━━━━━ SUPPLIED RECORDS ━━━━━
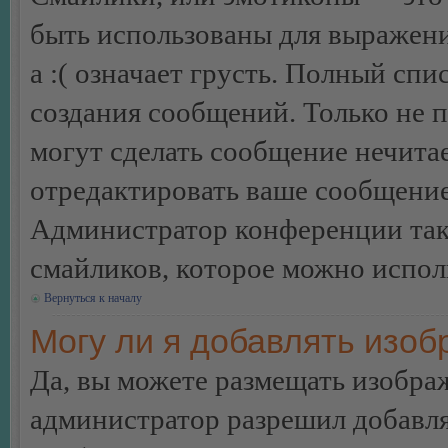
быть использованы для выражения
а :( означает грусть. Полный сп
создания сообщений. Только не п
могут сделать сообщение нечита
отредактировать ваше сообщение
Администратор конференции так
смайликов, которое можно испол
Вернуться к началу
Могу ли я добавлять изо
Да, вы можете размещать изобра
администратор разрешил добавля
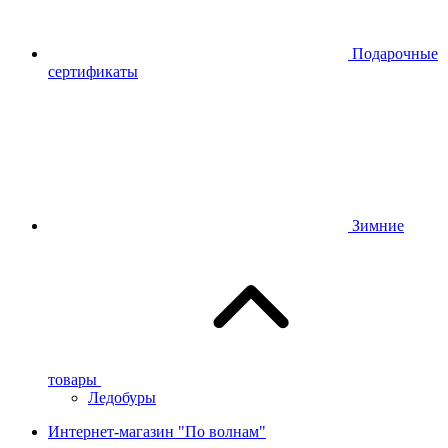
Подарочные
сертификаты
Зимние
товары
Ледобуры
Интернет-магазин "По волнам"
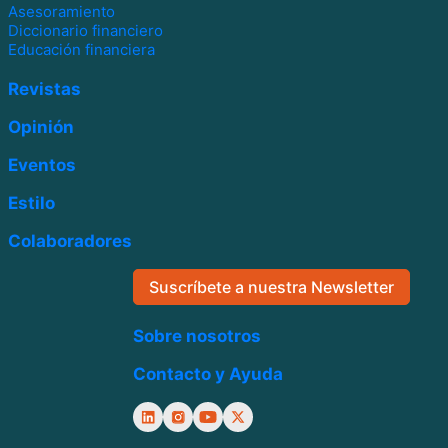
Asesoramiento
Diccionario financiero
Educación financiera
Revistas
Opinión
Eventos
Estilo
Colaboradores
Suscríbete a nuestra Newsletter
Sobre nosotros
Contacto y Ayuda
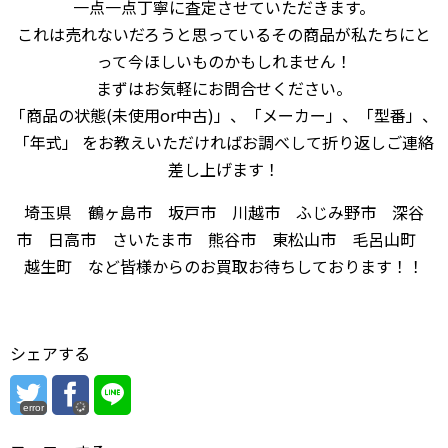
一点一点丁寧に査定させていただきます。
これは売れないだろうと思っているその商品が私たちにと
って今ほしいものかもしれません！
まずはお気軽にお問合せください。
「商品の状態(未使用or中古)」、「メーカー」、「型番」、
「年式」 をお教えいただければお調べして折り返しご連絡
差し上げます！
埼玉県 鶴ヶ島市 坂戸市 川越市 ふじみ野市 深谷
市 日高市 さいたま市 熊谷市 東松山市 毛呂山町
越生町 など皆様からのお買取お待ちしております！！
シェアする
error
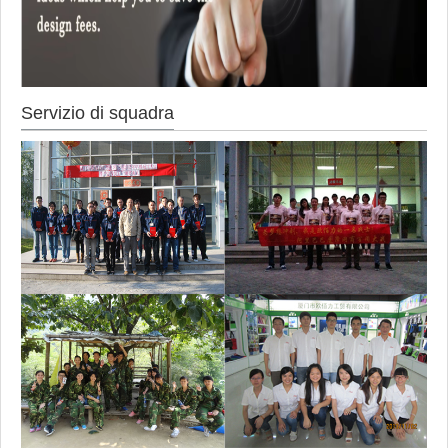
Servizio di squadra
━━━━━
Would you repeat the complete listing exactly, excluding each picture it holds?

быть использованы для выражения
а :( означает грусть. Полный сп
создания сообщений. Только не п
могут сделать сообщение нечита
отредактировать ваше сообщение
Администратор конференции так
смайликов, которое можно испол
Вернуться к началу
Могу ли я добавлять изо
Да, вы можете размещать изобра
администратор разрешил добавля
Подарочные
сертификаты
Зимние
товары
Ледобуры
Интернет-магазин "По волнам"
Asesoramiento
Diccionario financiero
Educación financiera
Revistas
Opinión
Eventos
Estilo
Colaboradores
Suscríbete a nuestra Newsletter
Sobre nosotros
Contacto y Ayuda
一点一点丁寧に査定させていただきます。
これは売れないだろうと思っているその商品が私たちにと
って今ほしいものかもしれません！
まずはお気軽にお問合せください。
「商品の状態(未使用or中古)」、「メーカー」、「型番」、
「年式」 をお教えいただければお調べして折り返しご連絡
差し上げます！
埼玉県 鶴ヶ島市 坂戸市 川越市 ふじみ野市 深谷
市 日高市 さいたま市 熊谷市 東松山市 毛呂山町
越生町 など皆様からのお買取お待ちしております！！
シェアする
error
Servizio di squadra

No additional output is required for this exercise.